You can’t undervalue truth and content in a message, but you can fail to drive it home if you can’t translate it. consider this thought from Making a Difference in Preaching: Haddon Robinson on Biblical Preaching…
Spurgeon was right: the people in the marketplace cannot learn the language of the academy, so the people in the academy must learn the language of the marketplace. It’s the pastor’s job to translate…
Or this one, from Charles Swindoll…
If you think the gathering of biblical facts and standing up with a Bible in your hand will automatically equip you to communicate well, you are desperately mistaken. It will not. You must work at being interesting. Boredom is a gross violation, being dull is a grave offense, and irrelevance is a disgrace to the gospel.

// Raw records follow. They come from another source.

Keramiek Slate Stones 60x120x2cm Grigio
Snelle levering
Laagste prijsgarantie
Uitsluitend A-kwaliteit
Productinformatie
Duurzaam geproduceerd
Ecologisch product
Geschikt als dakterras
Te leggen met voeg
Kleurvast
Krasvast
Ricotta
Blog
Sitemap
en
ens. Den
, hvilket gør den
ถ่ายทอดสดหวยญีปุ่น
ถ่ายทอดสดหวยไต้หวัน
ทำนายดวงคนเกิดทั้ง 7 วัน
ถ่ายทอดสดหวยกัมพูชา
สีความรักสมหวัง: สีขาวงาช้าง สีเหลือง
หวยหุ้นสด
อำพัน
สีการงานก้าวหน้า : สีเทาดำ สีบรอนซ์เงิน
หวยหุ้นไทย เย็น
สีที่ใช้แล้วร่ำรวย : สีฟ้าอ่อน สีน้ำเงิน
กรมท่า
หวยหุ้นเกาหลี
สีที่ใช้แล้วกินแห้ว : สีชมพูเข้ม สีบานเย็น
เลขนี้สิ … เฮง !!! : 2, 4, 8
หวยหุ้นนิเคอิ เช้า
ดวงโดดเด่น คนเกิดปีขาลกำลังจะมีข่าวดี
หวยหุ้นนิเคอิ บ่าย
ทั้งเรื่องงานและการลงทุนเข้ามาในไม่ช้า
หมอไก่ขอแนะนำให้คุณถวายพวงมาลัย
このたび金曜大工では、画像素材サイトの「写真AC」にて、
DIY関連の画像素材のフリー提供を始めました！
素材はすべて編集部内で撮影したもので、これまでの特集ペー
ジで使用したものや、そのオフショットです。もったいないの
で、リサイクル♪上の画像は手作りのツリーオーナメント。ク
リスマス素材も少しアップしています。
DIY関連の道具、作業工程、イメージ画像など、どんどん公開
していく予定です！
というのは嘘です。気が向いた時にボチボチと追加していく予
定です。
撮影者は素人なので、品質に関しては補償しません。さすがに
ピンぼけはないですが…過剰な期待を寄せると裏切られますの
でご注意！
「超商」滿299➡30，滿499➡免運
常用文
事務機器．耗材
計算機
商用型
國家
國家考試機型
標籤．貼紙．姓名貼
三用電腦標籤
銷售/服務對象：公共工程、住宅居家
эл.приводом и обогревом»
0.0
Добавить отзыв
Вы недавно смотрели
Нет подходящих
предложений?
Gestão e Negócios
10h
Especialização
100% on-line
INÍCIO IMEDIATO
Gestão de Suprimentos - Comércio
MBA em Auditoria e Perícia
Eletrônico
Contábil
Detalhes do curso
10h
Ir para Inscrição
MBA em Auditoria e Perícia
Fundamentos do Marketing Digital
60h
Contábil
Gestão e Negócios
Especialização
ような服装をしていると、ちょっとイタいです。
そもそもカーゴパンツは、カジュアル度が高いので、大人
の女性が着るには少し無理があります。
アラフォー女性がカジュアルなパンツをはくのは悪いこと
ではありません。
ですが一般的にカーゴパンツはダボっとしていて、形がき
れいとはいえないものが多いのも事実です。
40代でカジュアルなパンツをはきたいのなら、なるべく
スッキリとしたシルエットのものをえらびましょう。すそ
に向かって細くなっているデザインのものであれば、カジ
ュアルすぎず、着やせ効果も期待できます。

Too often these three crimes go unpunished and we preachers are the criminals.
I know… ouch!
I’m a huge advocate of biblical and theological content in messages. I am an expository preacher and make no apology for taking forty-five full minutes to expound a passage. Nonetheless, I don’t think it’s necessary to be boring to be biblical. We communicate timeless truth, but we get to do it in a fashion that relates to man in his moment.
Pastor (or anybody else in a public speaking field) you are a translator. You translate precepts from ancient languages into the vernacular of our day. You build a bridge from worlds then and there to worlds here and now to prepare people for worlds to come hereafter. You must work hard at speaking both languages. In short… be interesting.